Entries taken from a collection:
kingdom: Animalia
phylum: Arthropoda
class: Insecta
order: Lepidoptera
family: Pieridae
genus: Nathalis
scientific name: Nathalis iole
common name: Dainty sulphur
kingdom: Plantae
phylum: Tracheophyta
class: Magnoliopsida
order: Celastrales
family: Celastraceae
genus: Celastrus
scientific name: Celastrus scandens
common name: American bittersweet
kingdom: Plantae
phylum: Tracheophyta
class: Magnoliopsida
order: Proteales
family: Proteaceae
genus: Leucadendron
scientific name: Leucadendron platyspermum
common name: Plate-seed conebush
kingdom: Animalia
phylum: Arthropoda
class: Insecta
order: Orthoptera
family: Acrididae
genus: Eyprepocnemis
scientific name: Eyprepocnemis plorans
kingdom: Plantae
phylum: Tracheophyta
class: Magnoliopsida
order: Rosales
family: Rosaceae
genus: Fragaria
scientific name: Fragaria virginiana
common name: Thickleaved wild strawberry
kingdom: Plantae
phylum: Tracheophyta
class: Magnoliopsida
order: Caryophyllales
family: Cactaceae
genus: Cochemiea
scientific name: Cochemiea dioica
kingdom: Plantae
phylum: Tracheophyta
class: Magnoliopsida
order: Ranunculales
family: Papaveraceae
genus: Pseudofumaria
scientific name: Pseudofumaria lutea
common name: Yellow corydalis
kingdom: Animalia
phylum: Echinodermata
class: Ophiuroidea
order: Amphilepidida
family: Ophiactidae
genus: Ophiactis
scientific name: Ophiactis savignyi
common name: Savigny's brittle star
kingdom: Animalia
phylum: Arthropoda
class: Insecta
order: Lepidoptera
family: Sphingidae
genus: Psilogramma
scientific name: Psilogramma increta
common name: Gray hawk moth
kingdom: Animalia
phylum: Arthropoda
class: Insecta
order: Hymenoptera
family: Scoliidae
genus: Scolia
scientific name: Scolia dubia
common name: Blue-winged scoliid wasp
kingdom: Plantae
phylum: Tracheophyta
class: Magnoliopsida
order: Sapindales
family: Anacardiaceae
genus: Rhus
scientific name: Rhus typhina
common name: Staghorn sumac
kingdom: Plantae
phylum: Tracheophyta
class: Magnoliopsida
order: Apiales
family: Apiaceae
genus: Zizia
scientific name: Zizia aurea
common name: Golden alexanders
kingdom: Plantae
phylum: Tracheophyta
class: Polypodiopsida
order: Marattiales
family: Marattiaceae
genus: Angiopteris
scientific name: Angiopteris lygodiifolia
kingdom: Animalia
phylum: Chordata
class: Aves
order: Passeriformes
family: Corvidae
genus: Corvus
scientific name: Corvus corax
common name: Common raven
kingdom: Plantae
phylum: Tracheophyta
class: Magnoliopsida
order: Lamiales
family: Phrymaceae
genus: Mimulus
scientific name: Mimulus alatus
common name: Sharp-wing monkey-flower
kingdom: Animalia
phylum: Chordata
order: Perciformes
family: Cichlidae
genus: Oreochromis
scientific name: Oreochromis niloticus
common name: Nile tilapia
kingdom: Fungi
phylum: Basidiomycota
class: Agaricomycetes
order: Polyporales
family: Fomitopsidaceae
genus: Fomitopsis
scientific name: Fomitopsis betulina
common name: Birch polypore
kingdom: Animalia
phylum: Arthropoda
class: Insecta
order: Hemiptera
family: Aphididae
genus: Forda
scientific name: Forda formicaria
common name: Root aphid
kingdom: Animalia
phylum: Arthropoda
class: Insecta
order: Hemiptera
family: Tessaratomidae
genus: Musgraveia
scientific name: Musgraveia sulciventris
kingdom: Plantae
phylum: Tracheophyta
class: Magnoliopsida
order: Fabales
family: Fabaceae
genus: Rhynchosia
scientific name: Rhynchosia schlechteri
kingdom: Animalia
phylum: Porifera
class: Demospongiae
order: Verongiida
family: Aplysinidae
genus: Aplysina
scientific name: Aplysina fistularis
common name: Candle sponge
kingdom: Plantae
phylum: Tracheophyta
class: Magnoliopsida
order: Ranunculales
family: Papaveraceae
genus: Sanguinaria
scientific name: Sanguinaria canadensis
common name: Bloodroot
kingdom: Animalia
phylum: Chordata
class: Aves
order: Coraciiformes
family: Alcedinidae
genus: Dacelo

Task requirements:
Retype every line of the data above word for word, keeping the original order.

Response to the exercise:
kingdom: Animalia
phylum: Arthropoda
class: Insecta
order: Lepidoptera
family: Pieridae
genus: Nathalis
scientific name: Nathalis iole
common name: Dainty sulphur
kingdom: Plantae
phylum: Tracheophyta
class: Magnoliopsida
order: Celastrales
family: Celastraceae
genus: Celastrus
scientific name: Celastrus scandens
common name: American bittersweet
kingdom: Plantae
phylum: Tracheophyta
class: Magnoliopsida
order: Proteales
family: Proteaceae
genus: Leucadendron
scientific name: Leucadendron platyspermum
common name: Plate-seed conebush
kingdom: Animalia
phylum: Arthropoda
class: Insecta
order: Orthoptera
family: Acrididae
genus: Eyprepocnemis
scientific name: Eyprepocnemis plorans
kingdom: Plantae
phylum: Tracheophyta
class: Magnoliopsida
order: Rosales
family: Rosaceae
genus: Fragaria
scientific name: Fragaria virginiana
common name: Thickleaved wild strawberry
kingdom: Plantae
phylum: Tracheophyta
class: Magnoliopsida
order: Caryophyllales
family: Cactaceae
genus: Cochemiea
scientific name: Cochemiea dioica
kingdom: Plantae
phylum: Tracheophyta
class: Magnoliopsida
order: Ranunculales
family: Papaveraceae
genus: Pseudofumaria
scientific name: Pseudofumaria lutea
common name: Yellow corydalis
kingdom: Animalia
phylum: Echinodermata
class: Ophiuroidea
order: Amphilepidida
family: Ophiactidae
genus: Ophiactis
scientific name: Ophiactis savignyi
common name: Savigny's brittle star
kingdom: Animalia
phylum: Arthropoda
class: Insecta
order: Lepidoptera
family: Sphingidae
genus: Psilogramma
scientific name: Psilogramma increta
common name: Gray hawk moth
kingdom: Animalia
phylum: Arthropoda
class: Insecta
order: Hymenoptera
family: Scoliidae
genus: Scolia
scientific name: Scolia dubia
common name: Blue-winged scoliid wasp
kingdom: Plantae
phylum: Tracheophyta
class: Magnoliopsida
order: Sapindales
family: Anacardiaceae
genus: Rhus
scientific name: Rhus typhina
common name: Staghorn sumac
kingdom: Plantae
phylum: Tracheophyta
class: Magnoliopsida
order: Apiales
family: Apiaceae
genus: Zizia
scientific name: Zizia aurea
common name: Golden alexanders
kingdom: Plantae
phylum: Tracheophyta
class: Polypodiopsida
order: Marattiales
family: Marattiaceae
genus: Angiopteris
scientific name: Angiopteris lygodiifolia
kingdom: Animalia
phylum: Chordata
class: Aves
order: Passeriformes
family: Corvidae
genus: Corvus
scientific name: Corvus corax
common name: Common raven
kingdom: Plantae
phylum: Tracheophyta
class: Magnoliopsida
order: Lamiales
family: Phrymaceae
genus: Mimulus
scientific name: Mimulus alatus
common name: Sharp-wing monkey-flower
kingdom: Animalia
phylum: Chordata
order: Perciformes
family: Cichlidae
genus: Oreochromis
scientific name: Oreochromis niloticus
common name: Nile tilapia
kingdom: Fungi
phylum: Basidiomycota
class: Agaricomycetes
order: Polyporales
family: Fomitopsidaceae
genus: Fomitopsis
scientific name: Fomitopsis betulina
common name: Birch polypore
kingdom: Animalia
phylum: Arthropoda
class: Insecta
order: Hemiptera
family: Aphididae
genus: Forda
scientific name: Forda formicaria
common name: Root aphid
kingdom: Animalia
phylum: Arthropoda
class: Insecta
order: Hemiptera
family: Tessaratomidae
genus: Musgraveia
scientific name: Musgraveia sulciventris
kingdom: Plantae
phylum: Tracheophyta
class: Magnoliopsida
order: Fabales
family: Fabaceae
genus: Rhynchosia
scientific name: Rhynchosia schlechteri
kingdom: Animalia
phylum: Porifera
class: Demospongiae
order: Verongiida
family: Aplysinidae
genus: Aplysina
scientific name: Aplysina fistularis
common name: Candle sponge
kingdom: Plantae
phylum: Tracheophyta
class: Magnoliopsida
order: Ranunculales
family: Papaveraceae
genus: Sanguinaria
scientific name: Sanguinaria canadensis
common name: Bloodroot
kingdom: Animalia
phylum: Chordata
class: Aves
order: Coraciiformes
family: Alcedinidae
genus: Dacelo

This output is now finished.